I tried to get a tag idea for you by looking for such a description in reviews for Craig Ferguson's novel Between the Bridge and the River, a character-driven book I read that was a coherent story comprised of separate yet interconnected journeys of different characters, but seems others are having describing such a book, too.

ag. 29, 2007, 1:58am

I think "polyphonic" is the snooty literary term for novels that switch between the perspectives of a number of characters.

ag. 29, 2007, 3:13am

I use "multiple narrators" when the story does this by jumping among multiple first-person narrators. I was looking for an analogous tag myself for the situation when there is a third-person narrator jumping among different protagonists and I'm glad fannyprice mentioned "polyphonic" because this is exactly what I needed. I am trying to decide now whether my polyphonic tag will encompass my multiple narrators tag...I think logically it should.

ag. 30, 2007, 9:09am

The next related question is of course how many characters are required in order to use this tag? Two? more than two? five? are there really books with five or more PoVs?

I like the idea, not something I'd considered tagging before. I'd probably go for multiple PoV but polyphonic works too.

ag. 30, 2007, 9:53am

#8: The Wanderer has about a dozen :) I even counted nine in one chapter. The number of threads goes up as groups split up, then down as some of them recombine -- or die in the disaster.

(I realize that I think of them as "story threads". Unfortunately the word "thread" is heavily associated with "plot thread", which is not what I mean here.)

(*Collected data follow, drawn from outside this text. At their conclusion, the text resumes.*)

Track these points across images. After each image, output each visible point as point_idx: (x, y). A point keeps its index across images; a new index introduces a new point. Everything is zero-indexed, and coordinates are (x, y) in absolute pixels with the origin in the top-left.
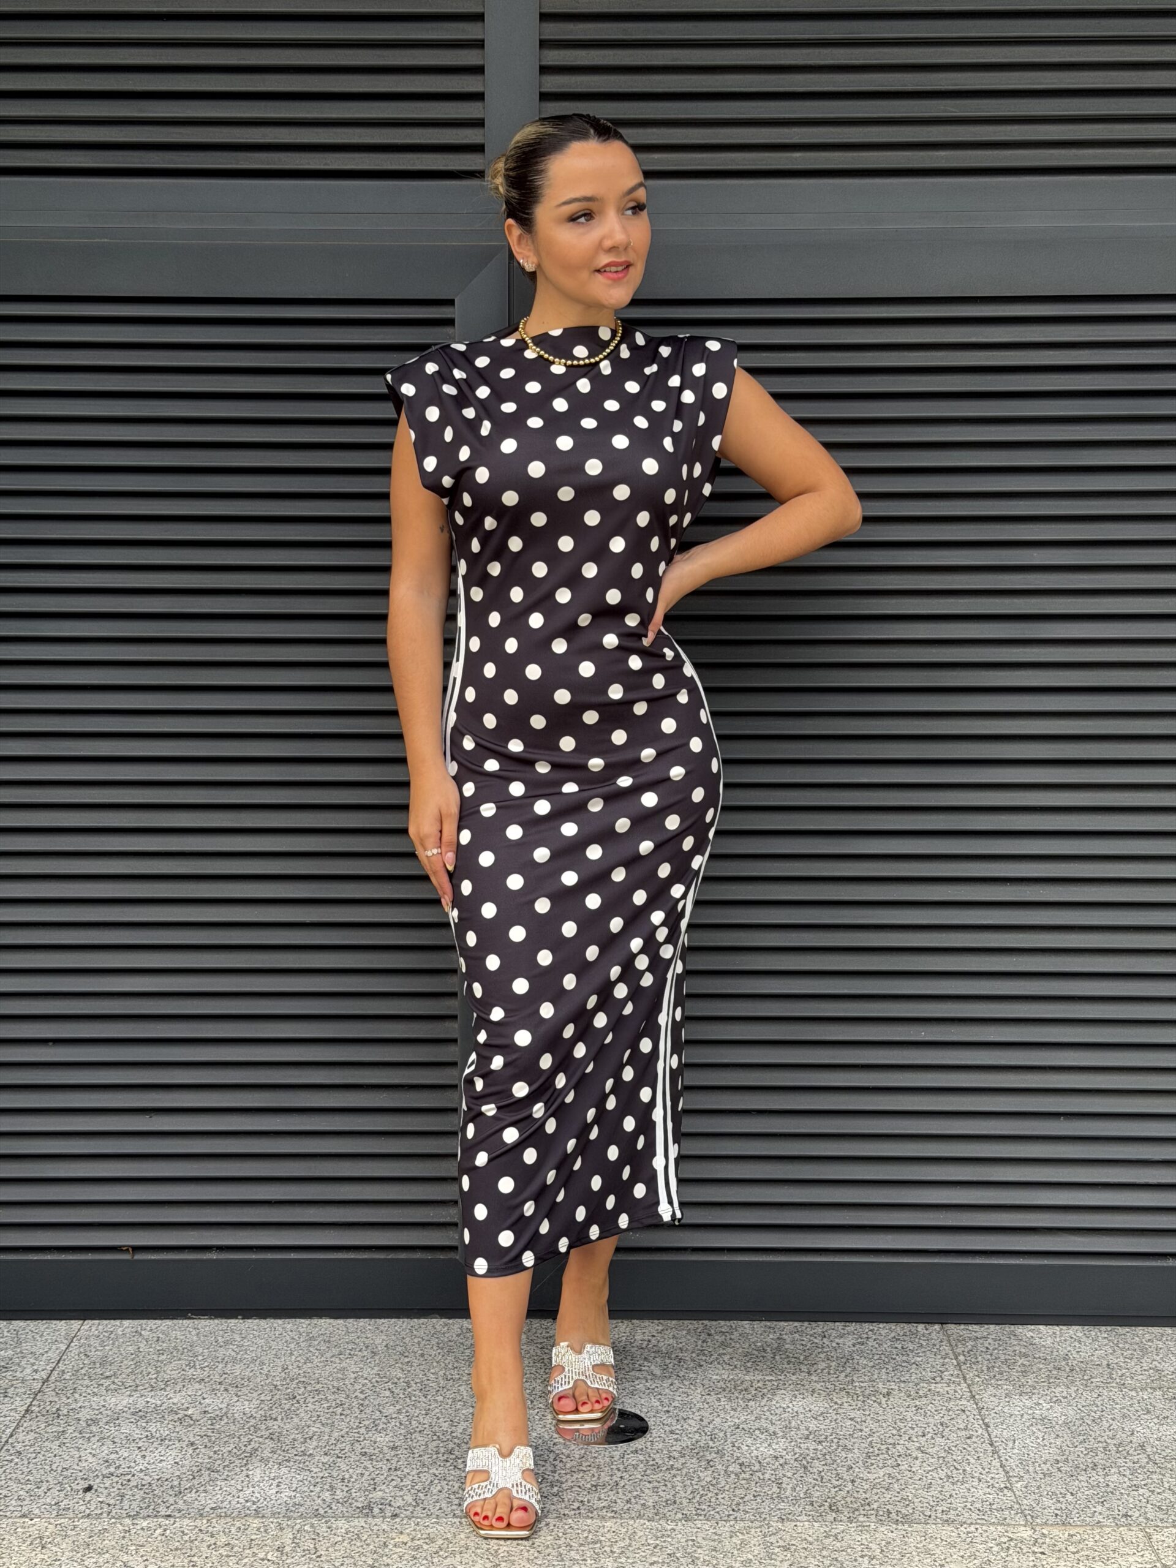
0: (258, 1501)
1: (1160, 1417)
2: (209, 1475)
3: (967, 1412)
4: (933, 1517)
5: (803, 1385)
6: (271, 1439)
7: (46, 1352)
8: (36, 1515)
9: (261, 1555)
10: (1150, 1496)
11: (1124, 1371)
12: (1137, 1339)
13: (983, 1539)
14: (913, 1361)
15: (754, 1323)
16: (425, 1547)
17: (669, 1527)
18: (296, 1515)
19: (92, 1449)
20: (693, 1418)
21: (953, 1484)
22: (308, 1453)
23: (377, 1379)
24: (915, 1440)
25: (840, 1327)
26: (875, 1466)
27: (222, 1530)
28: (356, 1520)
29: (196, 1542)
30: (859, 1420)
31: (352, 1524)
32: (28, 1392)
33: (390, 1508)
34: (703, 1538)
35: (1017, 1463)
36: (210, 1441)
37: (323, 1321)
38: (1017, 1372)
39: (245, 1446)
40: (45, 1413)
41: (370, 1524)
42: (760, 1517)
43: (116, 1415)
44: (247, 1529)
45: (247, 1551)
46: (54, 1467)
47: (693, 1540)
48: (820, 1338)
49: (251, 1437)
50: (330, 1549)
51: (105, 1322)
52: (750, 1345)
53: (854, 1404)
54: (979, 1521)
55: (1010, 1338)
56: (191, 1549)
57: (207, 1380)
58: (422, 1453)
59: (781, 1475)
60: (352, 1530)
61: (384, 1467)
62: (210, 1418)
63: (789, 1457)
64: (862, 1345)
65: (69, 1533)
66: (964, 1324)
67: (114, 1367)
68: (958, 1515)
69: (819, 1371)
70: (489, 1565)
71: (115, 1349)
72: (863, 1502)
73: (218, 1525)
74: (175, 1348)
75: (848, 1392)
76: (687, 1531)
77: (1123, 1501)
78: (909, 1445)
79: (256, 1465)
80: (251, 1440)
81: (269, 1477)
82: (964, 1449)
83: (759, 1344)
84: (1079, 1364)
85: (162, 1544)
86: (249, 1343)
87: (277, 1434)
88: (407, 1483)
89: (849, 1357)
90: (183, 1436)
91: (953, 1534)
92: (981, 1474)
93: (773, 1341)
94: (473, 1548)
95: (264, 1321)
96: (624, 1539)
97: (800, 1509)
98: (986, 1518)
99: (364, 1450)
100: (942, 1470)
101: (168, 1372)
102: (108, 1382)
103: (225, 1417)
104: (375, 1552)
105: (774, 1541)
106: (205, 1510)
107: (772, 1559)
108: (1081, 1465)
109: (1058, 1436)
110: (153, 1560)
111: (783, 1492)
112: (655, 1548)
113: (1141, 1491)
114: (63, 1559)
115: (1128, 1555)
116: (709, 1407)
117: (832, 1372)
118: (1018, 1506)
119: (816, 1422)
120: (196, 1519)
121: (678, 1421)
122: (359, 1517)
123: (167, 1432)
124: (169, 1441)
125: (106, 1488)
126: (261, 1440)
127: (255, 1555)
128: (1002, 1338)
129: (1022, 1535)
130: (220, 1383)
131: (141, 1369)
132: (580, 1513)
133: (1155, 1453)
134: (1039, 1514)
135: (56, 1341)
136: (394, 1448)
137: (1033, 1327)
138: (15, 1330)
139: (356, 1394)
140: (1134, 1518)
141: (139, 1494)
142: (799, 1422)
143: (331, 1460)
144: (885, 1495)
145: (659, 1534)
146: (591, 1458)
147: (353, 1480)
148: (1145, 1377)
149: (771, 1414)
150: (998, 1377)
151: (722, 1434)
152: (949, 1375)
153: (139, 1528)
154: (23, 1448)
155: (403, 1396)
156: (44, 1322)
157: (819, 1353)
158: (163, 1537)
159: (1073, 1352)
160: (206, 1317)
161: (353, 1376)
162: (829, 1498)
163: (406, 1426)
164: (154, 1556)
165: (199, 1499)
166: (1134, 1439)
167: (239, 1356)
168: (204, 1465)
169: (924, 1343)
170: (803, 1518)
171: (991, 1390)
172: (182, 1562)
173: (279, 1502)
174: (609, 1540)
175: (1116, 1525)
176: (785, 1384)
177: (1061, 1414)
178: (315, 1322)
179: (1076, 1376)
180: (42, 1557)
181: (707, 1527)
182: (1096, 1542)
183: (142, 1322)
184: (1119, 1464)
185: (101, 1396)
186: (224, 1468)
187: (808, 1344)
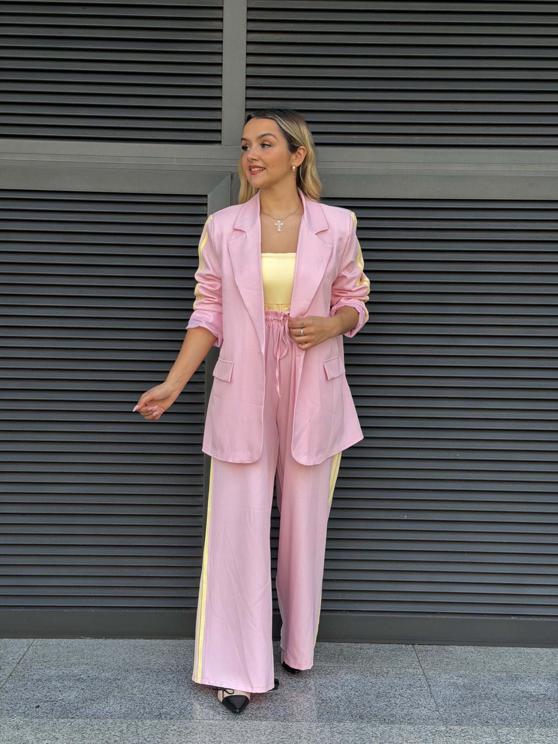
0: (112, 712)
1: (505, 683)
2: (91, 702)
3: (422, 680)
4: (404, 722)
5: (351, 669)
6: (118, 687)
7: (18, 651)
8: (15, 717)
9: (113, 734)
10: (498, 715)
11: (490, 665)
12: (497, 652)
13: (425, 731)
14: (399, 659)
15: (331, 643)
16: (184, 731)
17: (290, 725)
18: (128, 718)
19: (39, 691)
20: (302, 681)
21: (413, 709)
22: (134, 694)
23: (164, 664)
24: (398, 691)
25: (368, 645)
26: (380, 701)
27: (96, 723)
28: (154, 720)
29: (85, 728)
30: (374, 683)
31: (152, 722)
32: (11, 668)
33: (169, 716)
34: (304, 729)
35: (442, 701)
36: (91, 688)
37: (141, 640)
38: (444, 664)
39: (106, 690)
40: (18, 676)
41: (160, 722)
42: (329, 721)
43: (50, 677)
44: (107, 723)
45: (107, 732)
46: (22, 698)
47: (300, 730)
48: (359, 650)
49: (109, 687)
50: (143, 732)
51: (45, 639)
52: (328, 652)
53: (372, 676)
55: (442, 651)
56: (83, 731)
57: (89, 664)
58: (183, 694)
59: (339, 704)
60: (152, 724)
61: (167, 699)
62: (91, 679)
63: (343, 697)
64: (378, 652)
65: (29, 724)
66: (423, 645)
67: (48, 658)
68: (414, 721)
69: (358, 663)
70: (211, 738)
71: (49, 651)
72: (374, 715)
73: (95, 722)
74: (75, 650)
75: (370, 672)
76: (298, 726)
77: (486, 716)
78: (395, 693)
79: (111, 698)
80: (109, 688)
81: (117, 703)
82: (419, 695)
83: (333, 652)
84: (471, 661)
85: (69, 729)
86: (108, 649)
87: (120, 686)
88: (177, 706)
89: (372, 658)
90: (79, 686)
91: (412, 728)
92: (426, 705)
93: (339, 651)
94: (205, 732)
95: (114, 640)
96: (270, 729)
97: (347, 718)
98: (426, 722)
99: (158, 693)
100: (409, 703)
101: (72, 660)
102: (46, 664)
103: (97, 679)
104: (162, 733)
105: (335, 730)
106: (90, 715)
107: (333, 738)
108: (469, 702)
109: (460, 690)
110: (66, 735)
111: (340, 711)
112: (283, 732)
113: (494, 713)
114: (27, 734)
115: (486, 737)
117: (364, 663)
118: (440, 718)
119: (355, 683)
120: (85, 719)
121: (295, 682)
122: (156, 719)
123: (72, 684)
124: (73, 688)
125: (45, 707)
126: (113, 688)
127: (110, 733)
128: (439, 650)
129: (442, 729)
130: (95, 665)
131: (60, 659)
132: (251, 719)
133: (501, 698)
134: (450, 721)
135: (23, 647)
136: (171, 692)
137: (452, 646)
138: (4, 642)
139: (155, 670)
140: (490, 723)
141: (60, 709)
142: (348, 683)
143: (144, 696)
144: (384, 713)
145: (285, 727)
147: (153, 704)
149: (336, 680)
150: (436, 666)
151: (314, 688)
152: (415, 665)
153: (60, 722)
154: (9, 690)
155: (175, 671)
156: (17, 639)
157: (358, 656)
158: (71, 726)
159: (469, 657)
160: (89, 638)
161: (154, 663)
162: (359, 713)
163: (177, 683)
164: (67, 733)
165: (86, 711)
166: (492, 692)
167: (104, 654)
168: (88, 698)
169: (404, 652)
170: (348, 721)
171: (433, 672)
172: (79, 736)
173: (121, 713)
174: (264, 729)
175: (482, 725)
176: (343, 668)
177: (462, 681)
178: (137, 640)
179: (469, 666)
180: (18, 733)
181: (306, 724)
182: (473, 732)
183: (60, 639)
184: (485, 702)
185: (43, 669)
186: (97, 699)
187: (354, 652)
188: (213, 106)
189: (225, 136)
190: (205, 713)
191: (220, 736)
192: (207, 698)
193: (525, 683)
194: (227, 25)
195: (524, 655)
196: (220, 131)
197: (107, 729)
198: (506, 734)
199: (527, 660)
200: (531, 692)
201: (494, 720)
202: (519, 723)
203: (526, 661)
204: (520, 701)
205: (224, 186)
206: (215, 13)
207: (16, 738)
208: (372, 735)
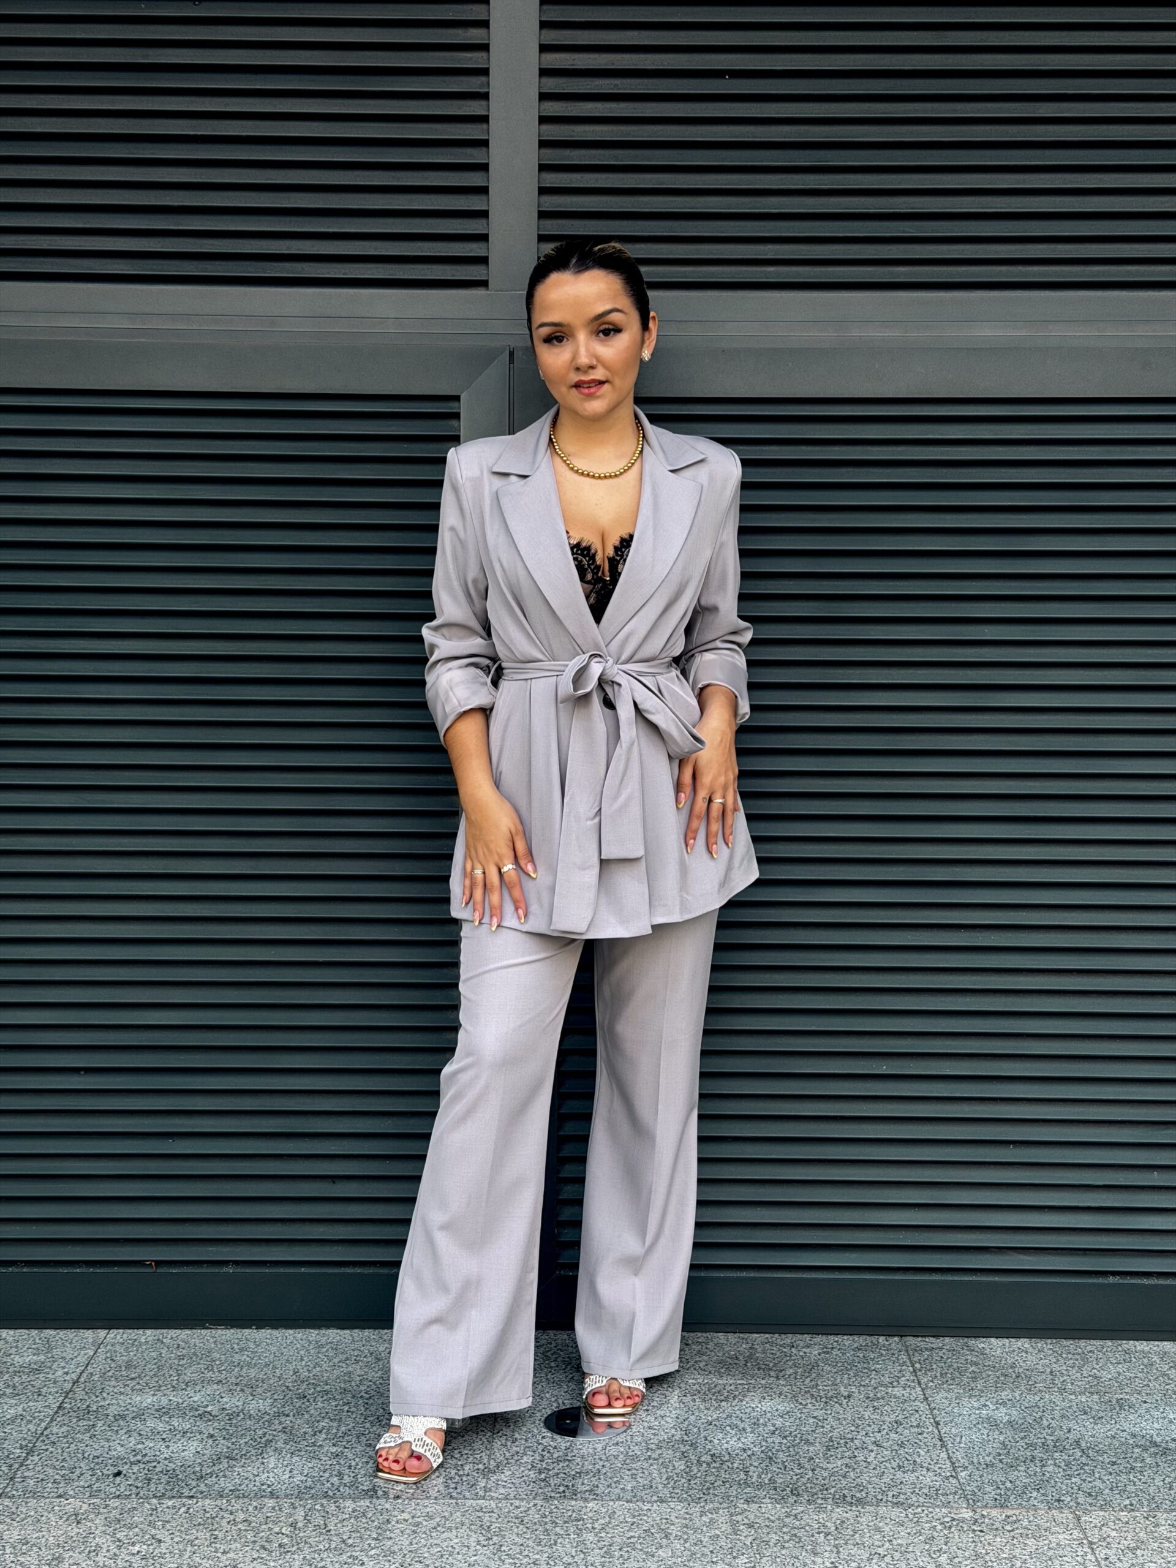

I was leafing through A game of thrones in order to count them, and realized that its technique is slightly different: it dedicates a chapter to one character, then the next chapter to another, etc. The term "point of view" is actually more appropriate here, because each chapter presents that character's internal monologue along with the action. The Wanderer remains an impartial narrative that describes what the characters say and do, it just looks over different shoulders. With the exception of one specific thread, actually. Now I realize why I thought of that thread as the book's "main story" :)

Another book which does a similar thing is The reality dysfunction by Peter Hamilton. It differs from the other two in that it seems to actually tell a number of different stories, and the stories occasionally intersect. Like the others, it uses the unfolding of a large-scale disaster to tie the timelines together.

The drawback that all of them share is that if the reader takes a particular interest in one of the story threads, then all the others become boring by comparison and tempting to skip. This effect was particularly bad in A feast for crows, where I was tempted to skip nearly all of it, and only found out in the afterword that the author had deliberately deferred half of the story threads (including all of my favorites) to the next book.

To answer the specific question, I think having just two viewpoints isn't enough to be in this category. A book that intertwines two viewpoints would emphasize the contrast between them, which seems a different storytelling technique. I actually know a book like that -- Changeling by Zelazny is about a war between two brothers, told from both their points of view. It shows different interpretations of the same events, rather than different aspects of a worldwide event.